# WHAT THIS TASK INVOLVES
The answer should match the entries below word for word, minus their pictures.

# THE DATA
--- --- ---

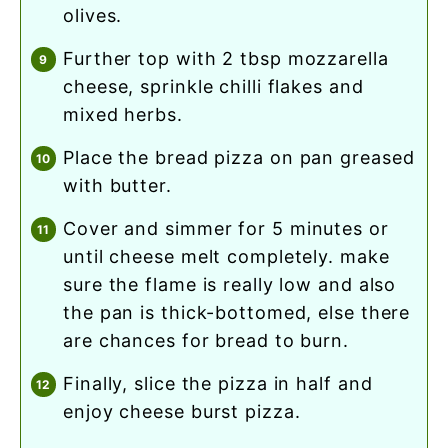
olives.
further top with 2 tbsp mozzarella
cheese, sprinkle chilli flakes and
mixed herbs.
place the bread pizza on pan greased
with butter.
cover and simmer for 5 minutes or
until cheese melt completely. make
sure the flame is really low and also
the pan is thick-bottomed, else there
are chances for bread to burn.
finally, slice the pizza in half and
enjoy cheese burst pizza.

--- --- ---

# RESPONSE TO THE EXERCISE
olives.
further top with 2 tbsp mozzarella
cheese, sprinkle chilli flakes and
mixed herbs.
place the bread pizza on pan greased
with butter.
cover and simmer for 5 minutes or
until cheese melt completely. make
sure the flame is really low and also
the pan is thick-bottomed, else there
are chances for bread to burn.
finally, slice the pizza in half and
enjoy cheese burst pizza.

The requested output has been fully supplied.